INSTRUCTION 1:
Duplicate the part of the records that opens with the line containing "where (0) = 3.0" and closes with the line containing "#### *3.1. Bronze technology samples*", including both of those lines.

DOCUMENT SEGMENT:
********
My chat with Informatica’s Anil Chakravarthy touched on the subject of database schemas, ETL and dynamic mapping. With the growing number of data sources and complexity, Anil argues that a purely static schema has only limited use and that flexibility is critical. He also points out that technology doesn’t have to provide the perfect answer, but it should save time, which to me, is the most valuable asset.
Enjoy the next episode of Big Data & Brews!
Stefan: What’s your perspective? As you said, there’s a growing number of data sources and more insights shape up as you’re enriching more the data. Is it really hard to define the static schema that we used to do?
Anil: Yeah, absolutely. Let me actually, just because it’s good conversation, I’ll start with the other extreme because the schema discussion usually goes from either …
Stefan: Black to white.
Anil: Yeah. Either everything is fixed or nothing is fixed. As you mentioned earlier, when I was at Symantec, one of the businesses, product groups, that I ran was data loss prevention, the DLP business. There, there is no schema. It’s basically, how do you un-structure data, especially over email? Somebody might be sending social security numbers, etc. What do you do in those cases? DLP became a very successful category by just having essentially regular expressions. That you look for certain data.
Has that been enough? Clearly not because you look at what’s going on in the world of breeches etc. It’s necessary, but not sufficient. That’s what has shaped our world view. You don’t want to insist on schema everywhere. There will be many, many types of data where you can do perfectly good processing without schema. That is not sufficient by itself. Even in the world of security that we’ve been talking about now, like we just talked about, you need to understand metadata. You need to understand what is valuable data. You cannot combine it with other schemaless… You might, for example, have SharePoint documents where you’ll never get any schema, but they still contain valuable information in order to protect data and process it. You need to be able to do it in a manner that doesn’t depend on schema.
We don’t have a religious view, if you will. I believe that it’s actually a spectrum and depending on what you’re doing and depending on how accurate it needs to be. For many purposes, it may be that if you have puristic methods that can work with schema-less data, you can still derive valuable uses and insights, but there may be other ones. For example, if you’re doing a banking transaction, that is absolutely unacceptable. If you are doing a search for closing of data sets that you’re just looking for, some human assisted activity, that may be perfectly acceptable. That’s how we view it is, can we understand the use case and map it to that?
Stefan: The way we see the world is really the schema-on-read perspective where the challenges that we observe with our customers is really that their environment is changing so quick that the traditional, pick your favorite – Oracle, DB2, Teradata – locked-in-static schema approach doesn’t work anymore.
Stefan: I couldn’t agree more with you that especially in banking, or pick your favorite area, you need a schema, but the idea for us is that we virtualize the schema. I believe data is always at motion, so you basically say, “Okay here’s my data generating sources and the data is flowing and eventually here I have to create maybe a loan risk number. “How do I get from here with now all those different data sources — as you said, maybe structured, maybe unstructured, maybe time-series data — to here.” The idea we really implement in our products is we say, well Hadoop is Moore’s Law on steroids because you have as many machines in a cluster as you want. Why would we pre-optimize? Why do we create those kind of things?
********
INSTRUCTION 2:
Translate this sentence from the interview on database schemas into Spanish: "He also points out that technology doesn’t have to provide the perfect answer, but it should save time, which to me, is the most valuable asset."

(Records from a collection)
********
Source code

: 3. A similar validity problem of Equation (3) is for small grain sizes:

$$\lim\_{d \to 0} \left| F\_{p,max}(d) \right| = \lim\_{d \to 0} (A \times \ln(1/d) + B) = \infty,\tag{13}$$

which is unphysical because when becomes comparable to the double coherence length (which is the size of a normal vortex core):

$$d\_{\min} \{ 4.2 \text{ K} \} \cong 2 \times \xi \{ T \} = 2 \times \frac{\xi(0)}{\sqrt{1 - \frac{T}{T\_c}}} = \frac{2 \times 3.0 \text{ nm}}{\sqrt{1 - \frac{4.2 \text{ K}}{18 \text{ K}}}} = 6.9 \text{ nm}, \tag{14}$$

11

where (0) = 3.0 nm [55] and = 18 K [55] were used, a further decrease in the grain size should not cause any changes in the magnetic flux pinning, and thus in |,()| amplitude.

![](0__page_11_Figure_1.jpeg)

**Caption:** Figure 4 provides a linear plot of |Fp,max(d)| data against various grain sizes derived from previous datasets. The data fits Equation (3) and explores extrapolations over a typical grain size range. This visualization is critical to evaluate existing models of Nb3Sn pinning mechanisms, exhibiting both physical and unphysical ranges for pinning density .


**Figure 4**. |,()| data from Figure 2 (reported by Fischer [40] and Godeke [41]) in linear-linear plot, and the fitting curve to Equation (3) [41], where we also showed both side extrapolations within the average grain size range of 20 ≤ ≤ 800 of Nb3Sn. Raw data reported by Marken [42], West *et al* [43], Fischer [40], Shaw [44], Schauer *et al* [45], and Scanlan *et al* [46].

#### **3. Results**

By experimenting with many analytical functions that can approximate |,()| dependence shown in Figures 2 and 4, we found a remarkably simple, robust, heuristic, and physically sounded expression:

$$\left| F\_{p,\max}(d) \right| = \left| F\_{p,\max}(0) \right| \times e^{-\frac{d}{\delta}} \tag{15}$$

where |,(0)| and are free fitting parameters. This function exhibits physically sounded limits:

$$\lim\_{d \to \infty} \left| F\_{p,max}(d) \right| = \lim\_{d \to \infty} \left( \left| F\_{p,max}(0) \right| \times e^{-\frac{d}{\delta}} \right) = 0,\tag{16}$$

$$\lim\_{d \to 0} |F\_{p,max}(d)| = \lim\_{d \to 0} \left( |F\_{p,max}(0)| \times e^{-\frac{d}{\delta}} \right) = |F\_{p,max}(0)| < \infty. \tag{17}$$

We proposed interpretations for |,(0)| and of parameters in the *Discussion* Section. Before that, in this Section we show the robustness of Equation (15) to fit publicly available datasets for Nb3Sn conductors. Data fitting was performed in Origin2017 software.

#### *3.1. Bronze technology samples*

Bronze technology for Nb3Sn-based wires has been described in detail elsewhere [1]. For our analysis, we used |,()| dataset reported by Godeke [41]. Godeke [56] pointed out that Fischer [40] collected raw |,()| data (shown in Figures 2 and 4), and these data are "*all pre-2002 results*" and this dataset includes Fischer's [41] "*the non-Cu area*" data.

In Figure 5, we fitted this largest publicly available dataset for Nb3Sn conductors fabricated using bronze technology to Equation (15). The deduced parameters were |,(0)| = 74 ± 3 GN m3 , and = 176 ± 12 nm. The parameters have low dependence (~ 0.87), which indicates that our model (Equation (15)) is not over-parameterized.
********
ANSWER SECTION 1:
where (0) = 3.0 nm [55] and = 18 K [55] were used, a further decrease in the grain size should not cause any changes in the magnetic flux pinning, and thus in |,()| amplitude.

![](0__page_11_Figure_1.jpeg)

**Caption:** Figure 4 provides a linear plot of |Fp,max(d)| data against various grain sizes derived from previous datasets. The data fits Equation (3) and explores extrapolations over a typical grain size range. This visualization is critical to evaluate existing models of Nb3Sn pinning mechanisms, exhibiting both physical and unphysical ranges for pinning density .


**Figure 4**. |,()| data from Figure 2 (reported by Fischer [40] and Godeke [41]) in linear-linear plot, and the fitting curve to Equation (3) [41], where we also showed both side extrapolations within the average grain size range of 20 ≤ ≤ 800 of Nb3Sn. Raw data reported by Marken [42], West *et al* [43], Fischer [40], Shaw [44], Schauer *et al* [45], and Scanlan *et al* [46].

#### **3. Results**

By experimenting with many analytical functions that can approximate |,()| dependence shown in Figures 2 and 4, we found a remarkably simple, robust, heuristic, and physically sounded expression:

$$\left| F\_{p,\max}(d) \right| = \left| F\_{p,\max}(0) \right| \times e^{-\frac{d}{\delta}} \tag{15}$$

where |,(0)| and are free fitting parameters. This function exhibits physically sounded limits:

$$\lim\_{d \to \infty} \left| F\_{p,max}(d) \right| = \lim\_{d \to \infty} \left( \left| F\_{p,max}(0) \right| \times e^{-\frac{d}{\delta}} \right) = 0,\tag{16}$$

$$\lim\_{d \to 0} |F\_{p,max}(d)| = \lim\_{d \to 0} \left( |F\_{p,max}(0)| \times e^{-\frac{d}{\delta}} \right) = |F\_{p,max}(0)| < \infty. \tag{17}$$

We proposed interpretations for |,(0)| and of parameters in the *Discussion* Section. Before that, in this Section we show the robustness of Equation (15) to fit publicly available datasets for Nb3Sn conductors. Data fitting was performed in Origin2017 software.

#### *3.1. Bronze technology samples*

ANSWER SECTION 2:
También señala que la tecnología no tiene que ofrecer la respuesta perfecta, pero debería ahorrar tiempo, que, para mí, es el activo más valioso.